A new driest year in British history has been found after a massive project in which thousands of volunteer citizen scientists helped unearth Victorian climate data.
Millions of archived handwritten rainfall records dating back 130 years have now been transcribed and analysed, thanks to the work of volunteers during the first coronavirus lockdown.
That work has resulted in new findings, including that 1855 is now the driest year on record, with just 786.5mm of rain. It was previously thought to be 1887.
Many noticed that May 2020 was particularly dry, and it was indeed believed to be the driest month on record for many regions and England as a whole. But the new data shifts the record back to May 1844, when only 8.3mm of rain fell in England.
The project, led by the University of Reading, gave 16,000 people on furlough, or who could not work for other reasons, something important to do with their time. The volunteers diligently digitised 5.2m observations in just 16 days, and these have now been made available in the official Met Office record, both expanding the data they had for existing years and extending the dataset by 26 years, to 1836.
Jacqui Huntley, a volunteer based near Stranraer in Dumfries and Galloway, said: “I got involved because I’m British and therefore a fanatic about the weather, especially rain. And it rains a lot where I live in Scotland. The data are obviously valuable to scientists, but I have also loved learning about the rainfall observers who were so dedicated in measuring the weather day after day. It has been fun, and a true team effort, from start to finish.”
The records also revealed how many people became involved in volunteer meteorology during the particularly damp winter of 1852. December 1852 was found to be the third wettest month on record for Cumbria, with 364.9mm of rainfall, and November 1852 was the wettest month on record for large parts of southern England. Floods are known to have occurred in a number of locations at this time, and were called the Duke of Wellington floods, as they started around the time of his state funeral in London.
Norfolk aristocrat Lady Bayning was so interested by the wet weather that she took her rainfall gauge to London for the social season, and also recorded rainfall in Norfolk between 1835 and 1887.
A vast number of locations with rain gauges across the country were discovered, including one next door to Beatrix Potter’s Hill Top farm in the Lake District, where she wrote many of her most famous books.
Dr Mark McCarthy, the head of the Met Office’s National Climate Information Centre, said: “The UK rainfall record is notoriously variable, with extremes of weather presenting us with drought and flood.

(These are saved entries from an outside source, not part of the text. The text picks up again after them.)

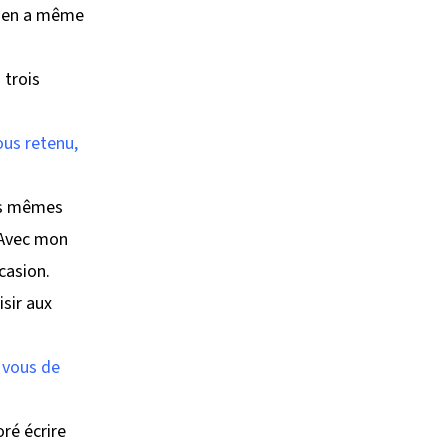
le en a même
 trois
ous retenu,
les mêmes
. Avec mon
casion.
isir aux
 vous de
oré écrire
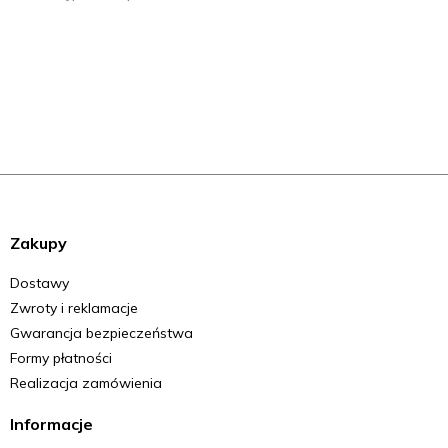
Zakupy
Dostawy
Zwroty i reklamacje
Gwarancja bezpieczeństwa
Formy płatności
Realizacja zamówienia
Informacje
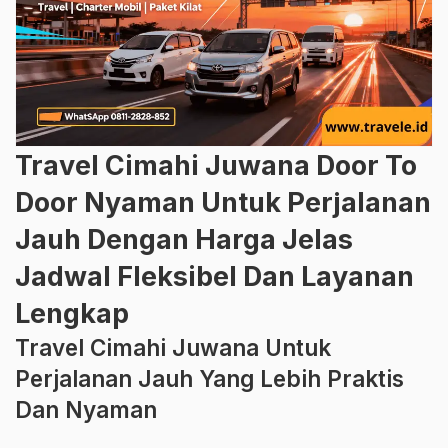
Travel Cimahi Juwana Door To
Door Nyaman Untuk Perjalanan
Jauh Dengan Harga Jelas
Jadwal Fleksibel Dan Layanan
Lengkap
Travel Cimahi Juwana Untuk
Perjalanan Jauh Yang Lebih Praktis
Dan Nyaman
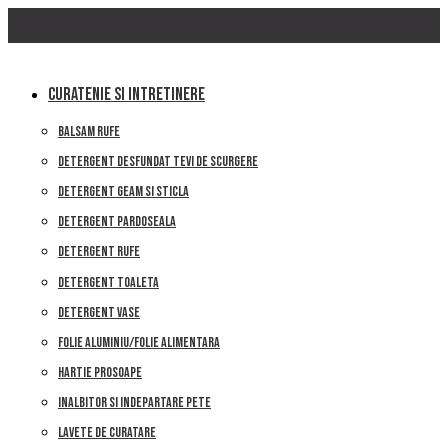
Skip
to
content
CURATENIE SI INTRETINERE
BALSAM RUFE
DETERGENT DESFUNDAT TEVI DE SCURGERE
DETERGENT GEAM SI STICLA
DETERGENT PARDOSEALA
DETERGENT RUFE
DETERGENT TOALETA
DETERGENT VASE
FOLIE ALUMINIU/FOLIE ALIMENTARA
HARTIE PROSOAPE
INALBITOR SI INDEPARTARE PETE
LAVETE DE CURATARE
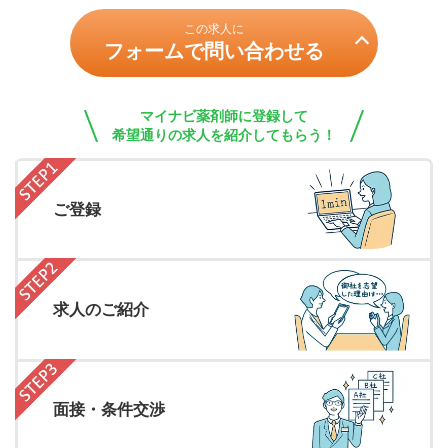
この求人に
フォームで問い合わせる
マイナビ薬剤師に登録して
希望通りの求人を紹介してもらう！
ご登録
求人のご紹介
面接・条件交渉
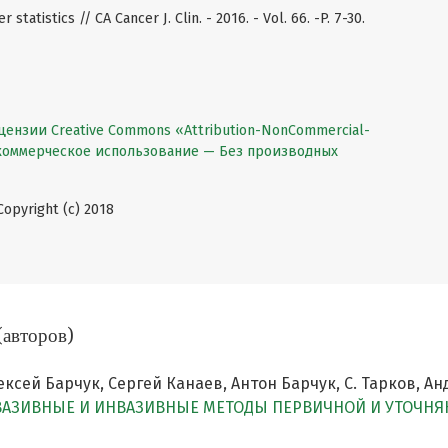
r statistics // CA Cancer J. Clin. - 2016. - Vol. 66. -P. 7-30.
цензии Creative Commons «Attribution-NonCommercial-
екоммерческое использование — Без производных
pyright (c) 2018
(авторов)
сей Барчук, Сергей Канаев, Антон Барчук, С. Тарков, Андр
АЗИВНЫЕ И ИНВАЗИВНЫЕ МЕТОДЫ ПЕРВИЧНОЙ И УТОЧНЯ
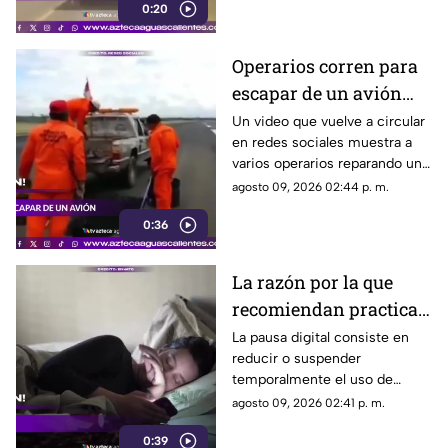
0:20
rebase en una curva del tramo
carretero hacia Ojuelos,
pasando La Curva de la M
Operarios corren para
escapar de un avión
mientras reparaban la
Un video que vuelve a circular
en redes sociales muestra a
pista
varios operarios reparando un
bache en una pista del
agosto 09, 2026 02:44 p. m.
Aeropuerto Internacional Silvio
0:36
Pettirossi, en Asunción,
Paraguay, mientras un avión se
aproximaba para aterrizar
La razón por la que
recomiendan practicar
la pausa digital
La pausa digital consiste en
reducir o suspender
temporalmente el uso de
dispositivos electrónicos,
agosto 09, 2026 02:41 p. m.
como teléfonos,
0:39
computadoras o tabletas, con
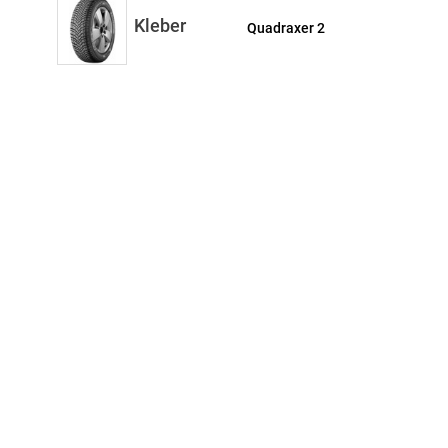
Kleber
Quadraxer 2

The more we can shine a light into the earlier chapters and extremes within the rainfall record, the better we are able to understand the risks presented to us by climate change and future extreme weather events.”
What was life like in 1855?
A pint of draught ale cost about two pence.
At the beginning of the year, George Hamilton Gordon, Earl of Aberdeen, was prime minister, but resigned for failing to manage the Crimean war efficiently. He was replaced by Henry John Temple, Viscount Palmerston.
Florence Nightingale was treating patients in Crimea.
In the news was the Great Gold Robbery, carried out on a train between London Bridge and Folkestone.
The Panama railway was built, connecting the Atlantic and Pacific oceans.
The Daily Telegraph began publication …
… but for more discerning readers, the Guardian went from twice-weekly to daily, charging two pence an issue, and published a poem celebrating the abolition of stamp duty on newspapers. What a year to be alive!
This article was amended on 25 March 2022. The year previously recorded as driest was 1887, not 1933 as an earlier version said.